Task to complete -> Would you find each line in the entries below with the string "caption" and copy it?
[Start of Attachment]
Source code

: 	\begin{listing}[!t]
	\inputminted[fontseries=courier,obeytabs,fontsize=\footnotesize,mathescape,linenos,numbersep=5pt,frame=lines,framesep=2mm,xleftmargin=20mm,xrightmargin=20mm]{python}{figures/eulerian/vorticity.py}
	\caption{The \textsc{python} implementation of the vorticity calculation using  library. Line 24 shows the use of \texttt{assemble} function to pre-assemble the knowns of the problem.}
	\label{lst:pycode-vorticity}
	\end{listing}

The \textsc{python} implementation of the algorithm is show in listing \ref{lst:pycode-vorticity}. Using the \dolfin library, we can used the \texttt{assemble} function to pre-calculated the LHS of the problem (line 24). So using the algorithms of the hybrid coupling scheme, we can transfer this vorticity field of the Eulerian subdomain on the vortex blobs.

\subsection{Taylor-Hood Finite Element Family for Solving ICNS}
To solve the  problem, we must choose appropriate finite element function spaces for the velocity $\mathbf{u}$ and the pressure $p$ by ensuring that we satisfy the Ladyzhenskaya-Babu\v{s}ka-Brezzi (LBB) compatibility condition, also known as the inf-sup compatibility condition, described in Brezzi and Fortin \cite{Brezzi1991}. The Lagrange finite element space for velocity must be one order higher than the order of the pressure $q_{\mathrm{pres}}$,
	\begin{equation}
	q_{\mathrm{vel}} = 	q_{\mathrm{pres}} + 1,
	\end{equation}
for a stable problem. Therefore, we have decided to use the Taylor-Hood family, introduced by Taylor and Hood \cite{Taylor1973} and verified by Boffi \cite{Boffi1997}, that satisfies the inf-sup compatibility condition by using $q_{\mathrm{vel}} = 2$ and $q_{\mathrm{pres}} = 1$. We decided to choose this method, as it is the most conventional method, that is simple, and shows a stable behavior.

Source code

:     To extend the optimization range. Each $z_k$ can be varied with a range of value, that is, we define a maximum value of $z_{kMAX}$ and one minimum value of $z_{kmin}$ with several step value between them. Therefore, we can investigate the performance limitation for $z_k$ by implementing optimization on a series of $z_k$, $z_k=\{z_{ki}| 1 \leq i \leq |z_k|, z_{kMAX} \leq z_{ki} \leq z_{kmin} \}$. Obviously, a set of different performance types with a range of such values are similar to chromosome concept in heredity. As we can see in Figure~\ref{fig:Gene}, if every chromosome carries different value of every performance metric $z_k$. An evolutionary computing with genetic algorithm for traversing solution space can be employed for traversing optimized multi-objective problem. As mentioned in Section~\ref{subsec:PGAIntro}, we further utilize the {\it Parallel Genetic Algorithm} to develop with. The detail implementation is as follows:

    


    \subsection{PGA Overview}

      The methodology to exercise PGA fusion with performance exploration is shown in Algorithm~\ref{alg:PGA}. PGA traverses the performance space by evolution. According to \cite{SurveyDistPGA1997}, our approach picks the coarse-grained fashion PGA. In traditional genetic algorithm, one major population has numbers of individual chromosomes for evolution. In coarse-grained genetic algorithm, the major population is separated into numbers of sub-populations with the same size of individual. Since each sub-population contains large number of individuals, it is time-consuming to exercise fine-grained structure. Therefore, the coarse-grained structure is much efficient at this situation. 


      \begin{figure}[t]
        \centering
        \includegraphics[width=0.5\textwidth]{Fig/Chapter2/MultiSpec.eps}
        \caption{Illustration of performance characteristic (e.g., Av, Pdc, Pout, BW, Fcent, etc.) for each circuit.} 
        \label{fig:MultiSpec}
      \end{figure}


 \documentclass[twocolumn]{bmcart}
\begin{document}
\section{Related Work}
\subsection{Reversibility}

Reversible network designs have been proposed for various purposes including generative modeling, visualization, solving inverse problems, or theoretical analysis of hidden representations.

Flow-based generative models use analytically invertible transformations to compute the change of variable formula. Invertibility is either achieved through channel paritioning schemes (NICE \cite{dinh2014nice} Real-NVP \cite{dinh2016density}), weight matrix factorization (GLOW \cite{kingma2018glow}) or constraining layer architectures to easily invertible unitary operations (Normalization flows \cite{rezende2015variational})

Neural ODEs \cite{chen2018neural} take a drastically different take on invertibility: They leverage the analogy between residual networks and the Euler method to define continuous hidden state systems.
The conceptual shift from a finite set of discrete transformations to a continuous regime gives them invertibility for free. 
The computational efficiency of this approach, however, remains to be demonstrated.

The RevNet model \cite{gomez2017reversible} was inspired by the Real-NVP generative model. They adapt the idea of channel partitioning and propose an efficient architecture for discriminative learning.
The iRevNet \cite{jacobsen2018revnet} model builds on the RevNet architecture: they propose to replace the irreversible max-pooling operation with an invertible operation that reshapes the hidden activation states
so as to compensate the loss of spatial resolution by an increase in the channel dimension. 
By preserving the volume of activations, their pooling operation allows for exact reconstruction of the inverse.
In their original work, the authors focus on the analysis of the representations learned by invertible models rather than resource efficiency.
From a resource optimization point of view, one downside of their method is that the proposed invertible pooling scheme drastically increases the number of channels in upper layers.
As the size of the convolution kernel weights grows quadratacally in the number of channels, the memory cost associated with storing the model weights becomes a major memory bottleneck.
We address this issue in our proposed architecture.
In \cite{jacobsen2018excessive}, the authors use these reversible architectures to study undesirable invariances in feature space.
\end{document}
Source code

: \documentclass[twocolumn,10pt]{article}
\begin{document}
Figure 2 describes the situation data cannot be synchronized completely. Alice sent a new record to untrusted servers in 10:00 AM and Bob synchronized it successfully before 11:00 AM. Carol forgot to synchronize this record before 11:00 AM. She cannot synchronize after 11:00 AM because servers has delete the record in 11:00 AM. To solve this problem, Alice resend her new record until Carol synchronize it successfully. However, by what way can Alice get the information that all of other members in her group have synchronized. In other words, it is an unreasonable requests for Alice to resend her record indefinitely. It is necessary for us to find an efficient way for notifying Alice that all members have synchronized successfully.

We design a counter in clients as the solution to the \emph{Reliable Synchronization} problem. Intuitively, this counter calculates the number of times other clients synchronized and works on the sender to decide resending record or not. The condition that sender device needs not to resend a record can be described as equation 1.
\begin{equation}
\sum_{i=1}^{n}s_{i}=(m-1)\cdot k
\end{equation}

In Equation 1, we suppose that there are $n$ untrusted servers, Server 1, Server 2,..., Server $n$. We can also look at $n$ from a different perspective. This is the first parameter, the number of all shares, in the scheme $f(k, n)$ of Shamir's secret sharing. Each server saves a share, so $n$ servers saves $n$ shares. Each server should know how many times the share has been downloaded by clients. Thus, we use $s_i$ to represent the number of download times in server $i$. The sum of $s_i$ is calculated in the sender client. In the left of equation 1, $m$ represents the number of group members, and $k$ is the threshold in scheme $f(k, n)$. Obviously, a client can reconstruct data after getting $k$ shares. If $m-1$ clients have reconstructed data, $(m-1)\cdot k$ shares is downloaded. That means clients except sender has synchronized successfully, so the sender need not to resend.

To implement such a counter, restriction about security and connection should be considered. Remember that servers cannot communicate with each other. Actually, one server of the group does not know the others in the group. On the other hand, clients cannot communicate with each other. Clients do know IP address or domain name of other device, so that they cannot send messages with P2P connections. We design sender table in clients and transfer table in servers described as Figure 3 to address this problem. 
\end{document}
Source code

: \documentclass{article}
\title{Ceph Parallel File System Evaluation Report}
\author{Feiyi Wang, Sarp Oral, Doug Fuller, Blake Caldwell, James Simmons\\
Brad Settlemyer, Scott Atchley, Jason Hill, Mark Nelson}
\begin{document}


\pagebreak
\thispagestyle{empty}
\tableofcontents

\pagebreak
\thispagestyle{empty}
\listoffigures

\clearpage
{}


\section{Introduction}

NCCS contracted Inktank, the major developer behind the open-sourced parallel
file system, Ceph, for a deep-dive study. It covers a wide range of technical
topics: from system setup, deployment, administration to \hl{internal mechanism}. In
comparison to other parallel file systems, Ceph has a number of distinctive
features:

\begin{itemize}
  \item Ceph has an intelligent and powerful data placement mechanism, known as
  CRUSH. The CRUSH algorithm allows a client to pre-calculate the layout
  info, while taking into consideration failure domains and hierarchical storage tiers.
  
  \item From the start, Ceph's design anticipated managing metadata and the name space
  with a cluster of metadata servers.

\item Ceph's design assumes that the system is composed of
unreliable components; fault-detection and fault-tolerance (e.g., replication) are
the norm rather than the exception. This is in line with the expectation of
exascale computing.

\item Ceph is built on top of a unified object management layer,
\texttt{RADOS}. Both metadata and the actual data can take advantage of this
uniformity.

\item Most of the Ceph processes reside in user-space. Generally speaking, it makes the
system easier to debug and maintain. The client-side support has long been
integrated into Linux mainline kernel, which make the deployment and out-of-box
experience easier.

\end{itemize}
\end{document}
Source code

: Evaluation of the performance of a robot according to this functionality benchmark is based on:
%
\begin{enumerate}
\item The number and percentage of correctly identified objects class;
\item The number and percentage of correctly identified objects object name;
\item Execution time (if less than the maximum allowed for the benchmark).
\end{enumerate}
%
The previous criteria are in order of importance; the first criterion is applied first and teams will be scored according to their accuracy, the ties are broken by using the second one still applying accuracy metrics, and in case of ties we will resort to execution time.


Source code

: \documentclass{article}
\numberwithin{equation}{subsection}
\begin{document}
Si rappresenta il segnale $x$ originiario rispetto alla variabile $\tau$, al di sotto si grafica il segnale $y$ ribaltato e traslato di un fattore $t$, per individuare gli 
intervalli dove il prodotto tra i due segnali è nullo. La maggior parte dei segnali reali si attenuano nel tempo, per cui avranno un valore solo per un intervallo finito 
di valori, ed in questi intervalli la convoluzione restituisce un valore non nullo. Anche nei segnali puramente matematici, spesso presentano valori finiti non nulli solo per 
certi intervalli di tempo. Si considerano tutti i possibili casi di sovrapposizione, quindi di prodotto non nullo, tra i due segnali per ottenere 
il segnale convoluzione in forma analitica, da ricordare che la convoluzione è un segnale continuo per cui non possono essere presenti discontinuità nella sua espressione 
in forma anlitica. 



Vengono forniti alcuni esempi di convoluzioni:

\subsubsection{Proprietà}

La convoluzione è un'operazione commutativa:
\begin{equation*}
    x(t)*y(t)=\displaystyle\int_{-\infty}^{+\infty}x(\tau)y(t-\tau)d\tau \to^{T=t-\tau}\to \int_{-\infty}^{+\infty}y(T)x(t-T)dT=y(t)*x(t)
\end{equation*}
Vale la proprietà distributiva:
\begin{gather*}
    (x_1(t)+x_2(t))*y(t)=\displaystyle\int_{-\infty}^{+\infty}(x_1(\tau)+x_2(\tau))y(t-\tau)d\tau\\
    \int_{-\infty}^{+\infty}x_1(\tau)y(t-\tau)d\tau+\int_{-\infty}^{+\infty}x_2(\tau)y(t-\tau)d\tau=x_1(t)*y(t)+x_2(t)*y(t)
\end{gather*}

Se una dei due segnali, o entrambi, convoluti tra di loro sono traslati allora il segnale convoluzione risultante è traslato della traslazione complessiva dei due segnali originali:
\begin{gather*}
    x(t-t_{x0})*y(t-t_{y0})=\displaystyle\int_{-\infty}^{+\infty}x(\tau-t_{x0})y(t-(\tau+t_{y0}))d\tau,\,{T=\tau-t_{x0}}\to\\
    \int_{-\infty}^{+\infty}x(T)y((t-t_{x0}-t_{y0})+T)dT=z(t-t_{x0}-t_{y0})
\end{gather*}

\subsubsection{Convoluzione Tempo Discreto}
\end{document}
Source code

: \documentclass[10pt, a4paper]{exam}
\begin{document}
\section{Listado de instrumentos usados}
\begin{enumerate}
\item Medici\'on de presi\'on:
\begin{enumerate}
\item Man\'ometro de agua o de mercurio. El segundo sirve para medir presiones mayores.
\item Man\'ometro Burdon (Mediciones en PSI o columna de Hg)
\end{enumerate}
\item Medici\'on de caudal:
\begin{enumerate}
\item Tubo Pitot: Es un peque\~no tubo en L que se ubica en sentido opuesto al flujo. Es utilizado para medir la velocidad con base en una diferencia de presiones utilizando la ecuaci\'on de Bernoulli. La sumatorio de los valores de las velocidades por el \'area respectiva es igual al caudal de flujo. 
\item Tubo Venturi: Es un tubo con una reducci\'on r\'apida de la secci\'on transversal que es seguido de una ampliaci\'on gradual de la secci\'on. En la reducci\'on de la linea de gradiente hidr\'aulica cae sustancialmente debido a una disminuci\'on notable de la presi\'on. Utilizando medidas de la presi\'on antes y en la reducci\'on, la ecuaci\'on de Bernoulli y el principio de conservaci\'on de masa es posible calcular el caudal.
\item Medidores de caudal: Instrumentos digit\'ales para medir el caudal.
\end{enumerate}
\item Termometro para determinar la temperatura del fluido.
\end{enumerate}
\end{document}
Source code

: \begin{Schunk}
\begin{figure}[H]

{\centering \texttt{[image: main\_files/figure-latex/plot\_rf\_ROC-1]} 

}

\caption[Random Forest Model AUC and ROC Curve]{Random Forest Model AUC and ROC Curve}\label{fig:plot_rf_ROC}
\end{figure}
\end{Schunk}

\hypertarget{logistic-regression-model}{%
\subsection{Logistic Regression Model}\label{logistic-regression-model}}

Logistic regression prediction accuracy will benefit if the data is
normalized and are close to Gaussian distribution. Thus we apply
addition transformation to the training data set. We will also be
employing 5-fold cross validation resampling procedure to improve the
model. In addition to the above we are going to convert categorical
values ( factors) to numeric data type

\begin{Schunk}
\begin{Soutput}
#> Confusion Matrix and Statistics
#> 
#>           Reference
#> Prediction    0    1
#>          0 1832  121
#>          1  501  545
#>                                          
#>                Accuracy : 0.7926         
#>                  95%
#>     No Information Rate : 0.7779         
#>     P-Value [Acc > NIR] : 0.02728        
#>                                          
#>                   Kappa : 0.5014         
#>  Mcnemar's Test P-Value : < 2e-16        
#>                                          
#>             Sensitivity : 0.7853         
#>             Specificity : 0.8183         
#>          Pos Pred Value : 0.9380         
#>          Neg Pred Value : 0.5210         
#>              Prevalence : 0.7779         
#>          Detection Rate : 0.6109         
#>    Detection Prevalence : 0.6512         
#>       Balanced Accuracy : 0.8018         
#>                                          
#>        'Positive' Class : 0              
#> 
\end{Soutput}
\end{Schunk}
[End of Attachment]
Finished task ->
	\caption{The \textsc{python} implementation of the vorticity calculation using  library. Line 24 shows the use of \texttt{assemble} function to pre-assemble the knowns of the problem.}
        \caption{Illustration of performance characteristic (e.g., Av, Pdc, Pout, BW, Fcent, etc.) for each circuit.} 
\caption[Random Forest Model AUC and ROC Curve]{Random Forest Model AUC and ROC Curve}\label{fig:plot_rf_ROC}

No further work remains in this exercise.